Fuck, maybe she is right. Maybe I need to get a fucking life, but every time I think about putting myself out there it just makes me want to crawl under my covers and never come out again. I rather draw and ignore the outside world. I’m good at that.

I glare back down at the Ouija board that obviously isn’t working letting out a little growl of annoyance. It said it was an authentic spirit board online. Maybe that’s what I get for trusting something I bought online. How truly disappointing. Plus, the warranty did state that not all participants are capable of communing with spirits. Sad day.

I blow out the candles shaking my head at myself. I’m ready to head home and start binge watch a marathon of slasher horror movies in my pjs. I thought the spirit board would be far more interesting than this. Maybe the spirit board just isn’t for me, but there’s plenty of other occult tools out there that I’ve yet to investigate.

Eve loves to make fun of my little hobbies because I’m borderline obsessed with the paranormal world. Ever since I found the locked bookcase at the local library full of magic and Wicca when I was ten years old. I’ve been hooked on the paranormal side of life since then. Because being able to hex my enemies at a time when I was being bullied for being a little different sounded all too good to me.

I’ve always had a hard time connecting with others. I never understood the point of it. Eve, against all odds managed to sneak past my defenses though. She’s been like a fungus that I can’t seem to get rid of for the last few years. At some point I stopped actively trying to push her away.

I shove the candles back into my bag when I hear a door slam open. I jolt dropping my bag in surprise and quickly turn around to find one of the morticians from the funeral home smoking a cigarette outside the back door. Once the adrenaline leaves my body and my heart slows back down to a normal pace, I can’t help but find his presence a bit out of the ordinary.

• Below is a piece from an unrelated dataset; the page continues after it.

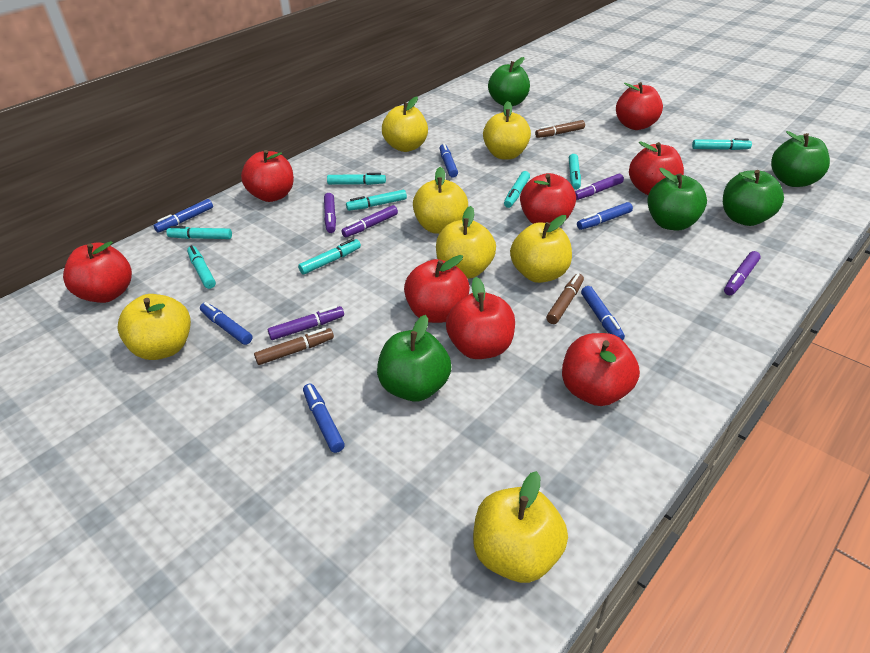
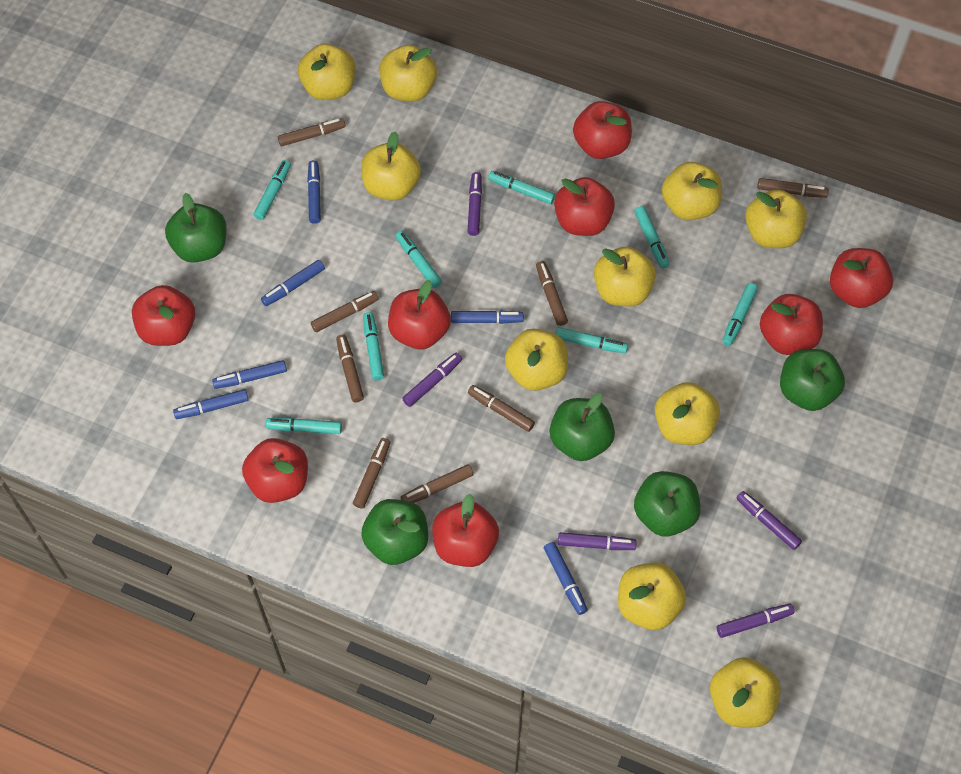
brown marker: 3 -> 8
yellow apple: 7 -> 10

That’s strange, I would have thought everyone would be home on Halloween. Could someone possibly be having a funeral today of all days? A little thrill of excitement bursts through me at the thought. I watch as someone calls him from inside the old building and he butts his smoke to head back inside.

I forget all about cleaning up my failed attempt of communing with the dead. Turning towards the building I wonder who would want their funeral on Halloween night. I mean, me of course, but that’s besides the point. I carefully step through the graveyard trying my best to avoid the graves out of respect for the dead. It’s harder than it sounds since the older part of the cemetery is a clustered mess.

As I get closer to the funeral home the gravestones become more organized and spaced out letting me know I’m in the newer section of the cemetery. Flowers are scattered randomly here and there along the bottom of the headstones. While others are long forgotten, and maybe that’s how life is. Some are loved and cherished even after death while others are just simply pushed out of people’s minds like they never really mattered.

Well, that was a depressing thought. I shake my head to get away from the melancholy mood. The funeral home itself is old, but well taken care of. It’s probably been standing for over a hundred years and almost looks like a gothic Victorian home with a dark brown framing to it. White and purple flowers line the back of the building giving off an almost peaceful aura.

I slink over to the back window to peer inside. Sure enough, there’s a coffin in the room where they hold their services. I bite the inside of my cheek as I look around the room. No one’s inside, yet.